Purpose: To examine the role of micro-ribonucleic acid 641 (miR-641) in breast cancer, and to uncover its possible molecular mechanism.
Methods: MiR-641 expressions in breast cancer cell lines and tissues were determined using Real-time fluorescence quantitative reverse transcription-polymerase chain reaction (qRT-PCR), and the diagnostic potential value of miR-641 was assessed using receiver operating characteristic (ROC) curves. The survival of the patients was analyzed using Kaplan-Meier, and the cell viability and migration capacity were evaluated using Transwell and cell counting kit-8 (CCK-8) assay, and the downstream target gene of miR-641 was confirmed via dual-luciferase reporter gene assay. Finally, reversal assay was employed to corroborate the molecular mechanism that affects cell proliferation and migration via modulation of RELN.

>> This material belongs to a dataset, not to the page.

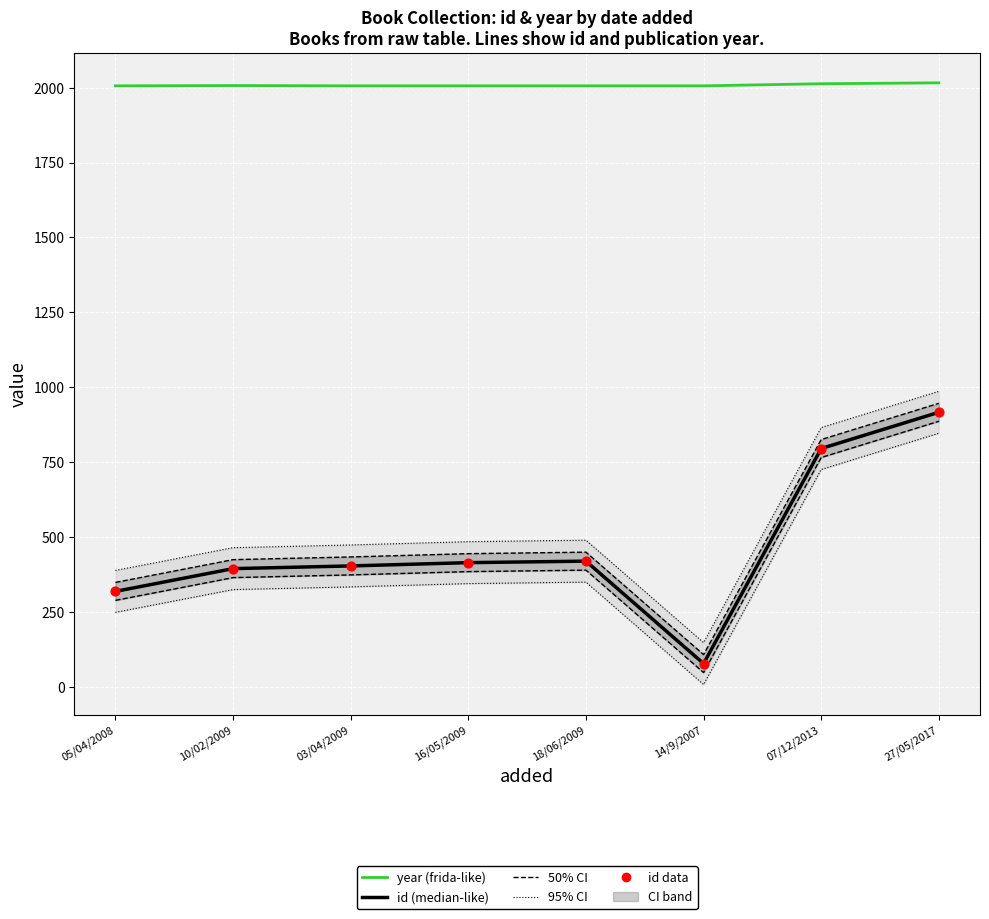

At how many categories does at least one series exceed 1618?

8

Results: MiR-641 was lowly expressed in breast cancer cell lines and tissues, and its expression in the metastasizing group was lower than that in the matched group (p < 0.05). It was also observed that miR-641 expression gradually decreased as the breast cancer advanced. Moreover, lower miR-641 expression revealed a poor prognosis, and up-regulating miR-641 suppressed the proliferative and migrative capacities of breast cancer cells. It was proven that RELN is a target gene of miR-641. RELN expression rose in breast cancer, and it was evidently and negatively correlated with that of miR-641. Finally, miR-641 regulated RELN, and it affected the proliferation and migration of cells.
Conclusion: MiR-641 has an obviously decreased expression level in breast cancer, and facilitates the proliferative and migrative capacity of breast cancer cells probably by modulating the RELN expression. This study may provide new targets for the treatment of breast cancer.